Nobody Home at FAA? It's a Good Time for East Hampton Airport to Make New Rules
Doesn’t it seem odd that it was our President who announced that all Boeing 737 Max 8 and 9 jets should be grounded, rather than the head of the FAA?
There’s a reason for this. There is no head of the FAA. There is only a mid-level acting administrator. After Donald Trump became President and the sitting head of the FAA’s term ended, Trump said he’d ask his personal pilot—not the one who flies Air Force One, but the pilot who flies the aircraft that says TRUMP in gold letters on the side—to be the new chief.
This is in keeping with the sort of thing Trump does with all regulatory agencies—make them toothless by putting people at the top who do not know what they’re doing.
In this case, however, the Senate indicated it would never confirm such a nominee, so Trump never made the nomination. And he never made any other nomination. And so it is that currently the FAA is under the care of an acting administrator whose résumé features prior employment as a Washington lobbyist in the aircraft manufacturing business. As you can imagine, it is an agency without a rudder.

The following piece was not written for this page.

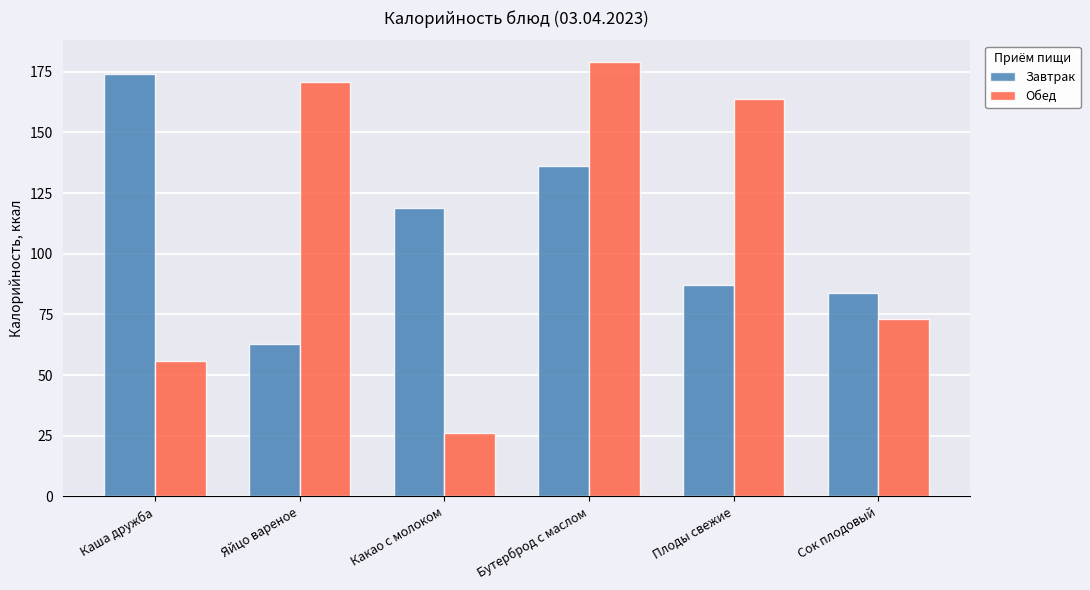

What is the approximate value of Обед at Сок плодовый, to the nearest 5?

75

It’s also odd how Trump used the occasion of grounding these aircraft not to mourn for those several hundred people who died in the two crashes, but to hope not to have to mourn for Boeing. He seemed to be apologizing to Boeing. Here is how he phrased it.
“Boeing is an incredible company. They are working very, very hard right now and hopefully they’ll quickly come up with the answer…May God Bless the United States of America and May God Bless Boeing.”
Donald Trump has long admired Boeing. He’s visited the factories. A former Boeing CEO is now heading the Department of Defense. His former U.N. Ambassador was just named to the Boeing board. And a former Boeing top executive is running the Pentagon. As for the current CEO, Dennis Muilenburg, Trump has had him at Trump Tower and Mar-a-Lago while bragging about having made a multi-plane deal to Vietnam—which Vietnam says is now in limbo.
Well, a week after the second crash, in spite of more than 40 countries temporarily grounding the Boeing Max, the FAA had still not done so in America. Boeing’s corporate well-being was more important than passenger safety, it seems. Finally, on Wednesday, when Canada announced it was also grounding the Boeing Max, it was the last straw. Trump had run out of excuses.
Without a responsible chief at the helm at the FAA, East Hampton Town might consider this a perfect time to put in place the noise control measures and curfews they want in place at East Hampton Airport. In the past, the FAA, which has to approve such plans, instead slapped them away. This time they might not even notice.